Kriegstrommeln in der Ukraine

Der ukrainische Ministerpräsident Jazenjuk hat Reparationen von Russland gefordert – für die Zerstörungen im Donbassgebiet. D.h. die Zerstörungen im von der ukrainischen Armee zerbombten Donezk sollen die Russen zahlen?? Naja, man kann es ja mal probieren. http://de.sputniknews.com/politik/20150216/301126580.html

Wenn Griechen auch für 70 Jahre zurückliegende Ereignisse Reparationen fordern dürfen (dort werden wir aber anders als im Falle Israels wohl nichts zahlen), können Ukrainer auch frech sein. Arme Länder sind sie beide: Wirtschaftlich absteigend und von korrupten Eliten regiert bzw. gesteuert.

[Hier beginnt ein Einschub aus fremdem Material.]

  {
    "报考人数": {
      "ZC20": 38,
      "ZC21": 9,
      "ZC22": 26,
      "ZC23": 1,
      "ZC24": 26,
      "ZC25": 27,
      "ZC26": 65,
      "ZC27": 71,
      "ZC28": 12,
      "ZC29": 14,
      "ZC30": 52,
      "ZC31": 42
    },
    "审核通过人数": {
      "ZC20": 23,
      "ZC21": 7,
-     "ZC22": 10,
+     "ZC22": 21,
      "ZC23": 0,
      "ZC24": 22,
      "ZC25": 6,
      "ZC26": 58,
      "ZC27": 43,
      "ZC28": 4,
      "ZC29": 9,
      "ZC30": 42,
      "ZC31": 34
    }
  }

Die Ukraine hat darüber hinaus das traurige Schicksal, in einen Konflikt mit Russland gesteuert zu werden. Einen Konflikt, den der Westen anheizen hilft und in dem, sollten die Russen wirklich und nicht nur angeblich einmarschieren, längst das Ende des Krieges da wäre (denn die russische Armee ist der ukrainischen haushoch überlegen). http://fortruss.blogspot.de/2015/01/xyz-what-would-happen-if-russian-army.html

Leider wird uns in unserer Presse kaum noch etwas über geopolitische Hintergründe berichtet, sonst würden die meisten Leute verstehen, dass Moskau nicht anders handeln kann, als es handelt (d.h. mit Waffenlieferungen an die Rebellen, Annexion der Krim etc.).

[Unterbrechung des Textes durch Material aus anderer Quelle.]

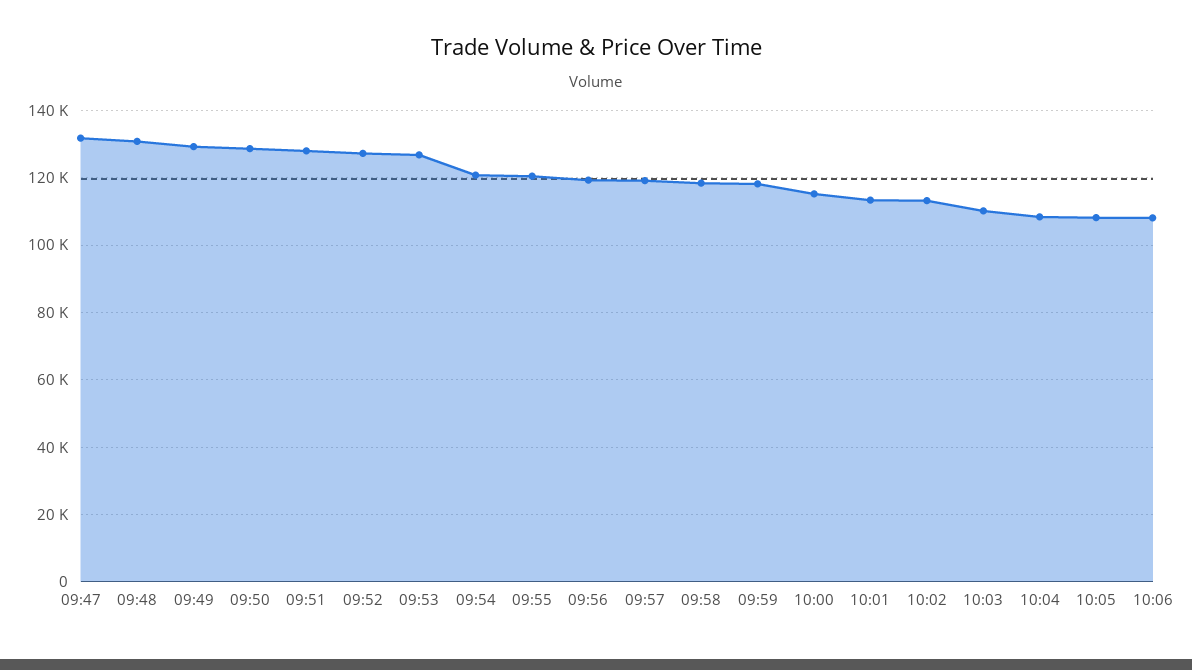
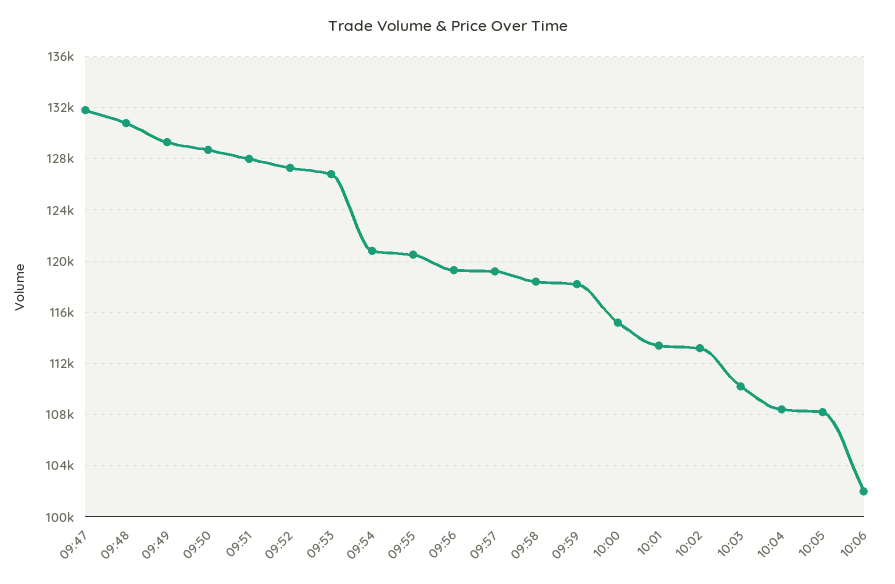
  {
    "09:47": 132000,
    "09:48": 131000,
    "09:49": 129500,
    "09:50": 128500,
    "09:51": 128000,
    "09:52": 127500,
    "09:53": 127000,
    "09:54": 121000,
    "09:55": 120500,
    "09:56": 119500,
    "09:57": 119000,
    "09:58": 118500,
    "09:59": 118000,
    "10:00": 115000,
    "10:01": 113500,
    "10:02": 113000,
    "10:03": 110000,
    "10:04": 108500,
    "10:05": 108000,
-   "10:06": 108000
+   "10:06": 102000
  }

Man stelle sich einfach mal den umgekehrten Fall vor: In Mexiko kommt eine kommunistische, amerikafeindliche Regierung ans Ruder. Diese erklärt, dass sich Mexiko künftig an Russland und China anschliessen wolle, kündigt alle laufenden Verträge mit Washington und kündet an, einem gegen die USA gerichteten Militärbündnis mit Russland und China beizutreten. Ausserdem lädt man russische Truppen zur Stationierung in Mexiko ein.

Wer glaubt, dass die USA dies mit einem Schulterzucken und einem „na lasst die Mexikaner mal machen – ist ja ne freie Welt“ hinnehmen würden, hat ernste Probleme in der Wahrnehmung und sollte erwägen, sich wegen Wahnvorstellungen behandeln zu lassen.

Die USA würden natürlich intervenieren und dies zu unterbinden versuchen! Entweder durch einen Regierungssturz oder die Finanzierung einer Gegenpartei, die einen Bürgerkrieg gegen die neue Regierung beginnt oder durch sonst eine Maßnahme. Diese direkte Bedrohung ihres Glacis könnten die USA ohne Gefährdung ihrer inneren Sicherheit nicht hinnehmen.

Umgekehrt geht es den Russen nicht anders. Es ist vollkommen naiv, zu glauben, dass die Russen es akzeptieren würden, dass in ihrem Vorhof eine (und sei es nur potenziell) gegen sie gerichtete Militärmacht sich breitmachen dürfte. Wer sagt denn, dass es bei amerikanischen Militärbeobachtern bliebe?
Und unter den gegebenen Umständen kann man die russische Reaktion bis jetzt als ausgewogen betrachten. Ein anderer Präsident als Putin hätte u. U. schon mit einer wirklichen Invasion (und keiner eingebildeten) reagiert. http://redpilltimes.com/many-times-russia-invaded-ukraine-last-year-lets-add/

Kurz: Präsident Poroschenko kann mit noch so vielen Metallteilen russischer Panzer herum wedeln. http://www.geolitico.de/2015/01/24/poroschenkos-kriegsgeheul/ Oder noch so viele Ausweise angeblich russischer Soldaten in die Kamera halten. http://www.t-online.de/nachrichten/ausland/krisen/id_72814996/ukraine-konflikt-poroschenko-zeigt-ausweise-russischer-soldaten.html

Er hat keinen Beweis für eine Invasion der Russen. Und es ändert nichts an der Tatsache, dass der Ukraine der Donbass und die Krim verloren gingen. Je eher man dies in Kiew einsieht, desto besser für das Land. Bzw.: Wenn die Kriegstrommeln in Kiew weiter dröhnen, darf sich der Beobachter schon fragen, auf wessen Initiative hin dies geschieht. Zeugnis von Realitätssinn ist es jedenfalls nicht.